Try "bench.h"; it lets you put a START_TIMER; and STOP_TIMER("name"); into your code, allowing you to arbitrarily benchmark any section of code (note: only recommended for short sections, not things taking dozens of milliseconds or more). Its accurate to the clock cycle, though in some rare cases it can change how the code in between is compiled, in which case you're better off with a profiler (though profilers are generally more effort to use for specific sections of code).
It only works on x86.
You might want to google for an instrumentation tool.
You won't find a library call which lets you get past the clock resolution of your platform. Either use a profiler (man gprof) as another poster suggested, or - quick & dirty - put a loop around the offending section of code to execute it many times, and use clock().
gettimeofday() provides you with a resolution of microseconds, whereas clock_gettime() provides you with a resolution of nanoseconds.
int clock_gettime(clockid_t clk_id, struct timespec *tp);
The clk_id identifies the clock to be used. Use CLOCK_REALTIME if you want a system-wide clock visible to all processes. Use CLOCK_PROCESS_CPUTIME_ID for per-process timer and CLOCK_THREAD_CPUTIME_ID for a thread-specific timer.
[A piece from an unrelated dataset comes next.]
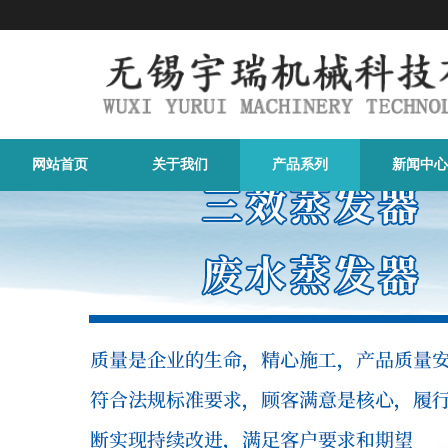
网站首页
关于我们
产品系列
新闻中心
It depends on the conditions.. Profilers are nice for general global views however if you really need an accurate view my recommendation is KISS. Simply run the code in a loop such that it takes a minute or so to complete. Then compute a simple average based on the total run time and iterations executed.
This approach allows you to:
Obtain accurate results with low resolution timers.
Not run into issues where instrumentation interferes with high speed caches (l2,l1,branch..etc) close to the processor. However running the same code in a tight loop can also provide optimistic results that may not reflect real world conditions.
Don't know which enviroment/OS you are working on, but your timing may be inaccurate if another thread, task, or process preempts your timed code in the middle. I suggest exploring mechanisms such as mutexes or semaphores to prevent other threads from preemting your process.
If you are developing on x86 or x64 why not use the Time Stamp Counter: RDTSC.
It will be more reliable then Ansi C functions like time() or clock() as RDTSC is an atomic function. Using C functions for this purpose can introduce problems as you have no guarantee that the thread they are executing in will not be switched out and as a result the value they return will not be an accurate description of the actual execution time you are trying to measure.
With RDTSC you can better measure this. You will need to convert the tick count back into a human readable time H:M:S format which will depend on the processors clock frequency but google around and I am sure you will find examples.
However even with RDTSC you will be including the time your code was switched out of execution, while a better solution than using time()/clock() if you need an exact measurement you will have to turn to a profiler that will instrument your code and take into account when your code is not actually executing due to context switches or whatever.